Monday, October 21, 2019

An Ear for Language

People often assume that I live in Hawai’i, because I incorporate so many cultural references, particularly bits of Hawaiian pidgin. While I wish (so much!) that I lived in the Aloha State, I have to get by with research.

One element of my research that I rarely hear other authors mention is audio and video. The last couple of times I was in Hawai’i, I made sure to listen to the radio, to hear commentators and traffic reports with the unique local accent. Now that I am home, I follow Hawaiian 105 KINE on Facebook whenever I want to hear someone speak, and to hear the musical artists they bring into their studio.

I usually avoid using macrons over letters in my published works, because English speakers have a different interpretation of those diacritical marks. We’ve been trained that ā in a dictionary definition means a long a, as in Abe. In Hawaiian, though, it means you put more emphasis on that vowel than you ordinarily might.
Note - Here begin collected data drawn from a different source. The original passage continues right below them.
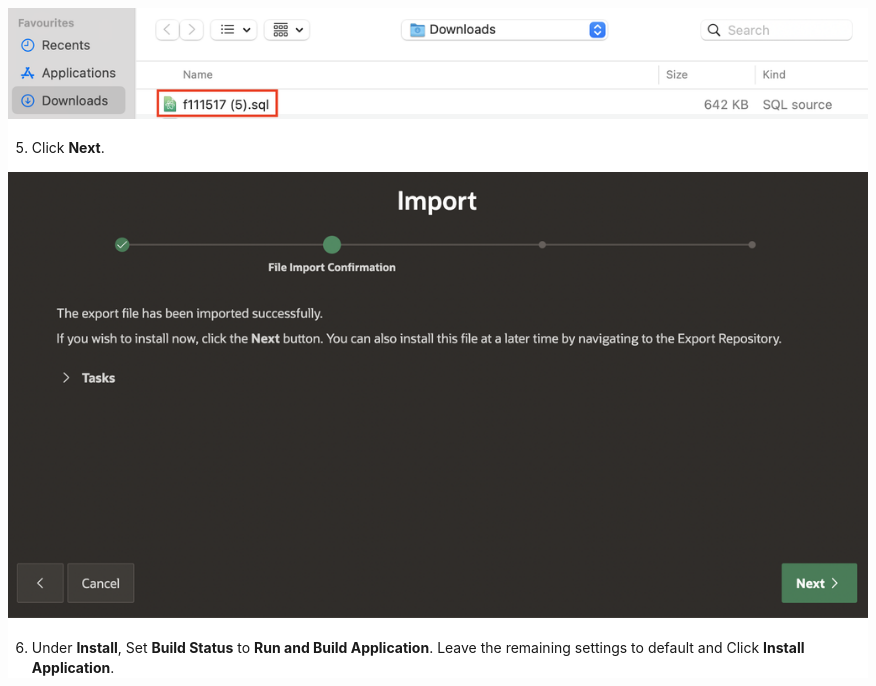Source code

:   ![Select File from computer](images/select-file.png " ")


5. Click **Next**.

  ![](images/click-next.png " ")


6. Under **Install**, Set **Build Status** to **Run and Build Application**. Leave the remaining settings to default and Click **Install Application**.
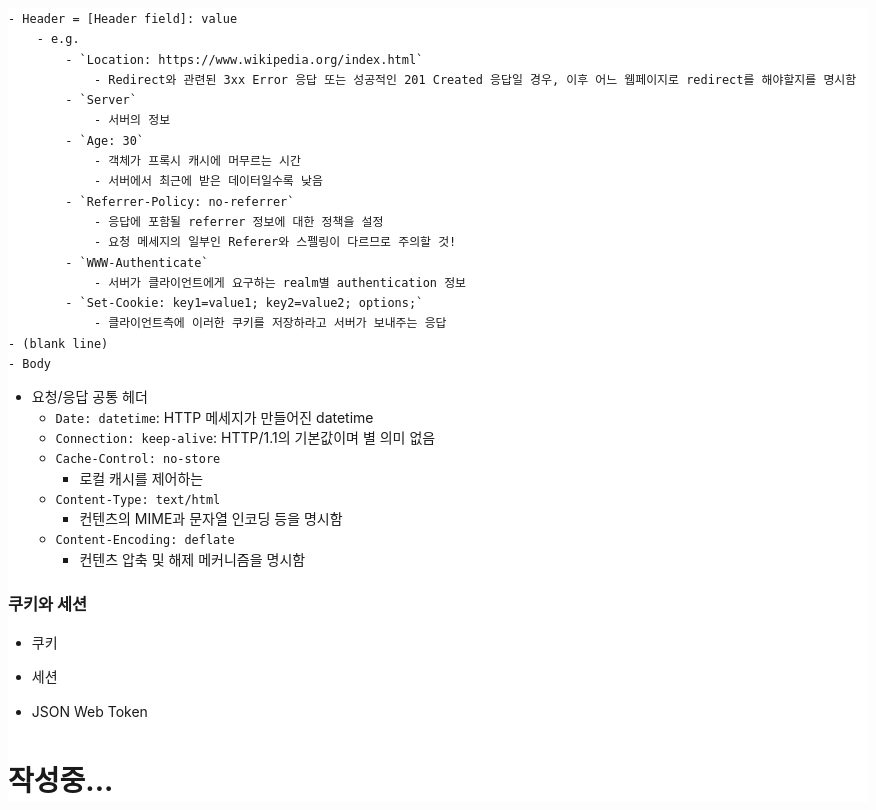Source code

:     - Header = [Header field]: value
        - e.g. 
            - `Location: https://www.wikipedia.org/index.html` 
                - Redirect와 관련된 3xx Error 응답 또는 성공적인 201 Created 응답일 경우, 이후 어느 웹페이지로 redirect를 해야할지를 명시함
            - `Server`
                - 서버의 정보 
            - `Age: 30`
                - 객체가 프록시 캐시에 머무르는 시간
                - 서버에서 최근에 받은 데이터일수록 낮음
            - `Referrer-Policy: no-referrer`
                - 응답에 포함될 referrer 정보에 대한 정책을 설정 
                - 요청 메세지의 일부인 Referer와 스펠링이 다르므로 주의할 것!
            - `WWW-Authenticate`
                - 서버가 클라이언트에게 요구하는 realm별 authentication 정보
            - `Set-Cookie: key1=value1; key2=value2; options;`
                - 클라이언트측에 이러한 쿠키를 저장하라고 서버가 보내주는 응답
    - (blank line)
    - Body
- 요청/응답 공통 헤더
    - `Date: datetime`: HTTP 메세지가 만들어진 datetime
    - `Connection: keep-alive`: HTTP/1.1의 기본값이며 별 의미 없음
    - `Cache-Control: no-store`
        - 로컬 캐시를 제어하는 
    - `Content-Type: text/html`
        - 컨텐츠의 MIME과 문자열 인코딩 등을 명시함
    - `Content-Encoding: deflate`
        - 컨텐츠 압축 및 해제 메커니즘을 명시함
### 쿠키와 세션
- 쿠키
- 세션

- JSON Web Token

# 작성중...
I remember being stunned the first time I heard an announcer mention a traffic pile up in Mānoa, near the University of Hawai’i campus. Mānoa is pronounced MAAH-no-ah, as best as I can represent, where an English-speaker might think from the macron it’s pronounced MAY-no-ah.

While I’ve read blogs and definitions of the macron, there’s no substitute for hearing the way a local pronounces such words. Now, thanks to the Internet, Facebook and YouTube, I can hear those pronunciations whenever I want.

I have learned about Ka Lahui Hawaii, the Hawaiian sovereignty movement, from them (which also features in Mahu Blood.)

They are also filming the protests at Mauna Kea by Pu'uhonua o Pu'uhuluhulu Maunakea to protect sacred land there. I have heard wonderful chants and watched beautiful hula dances there, by both men and women. It’s a very moving spectacle, and one that may inspire a future book!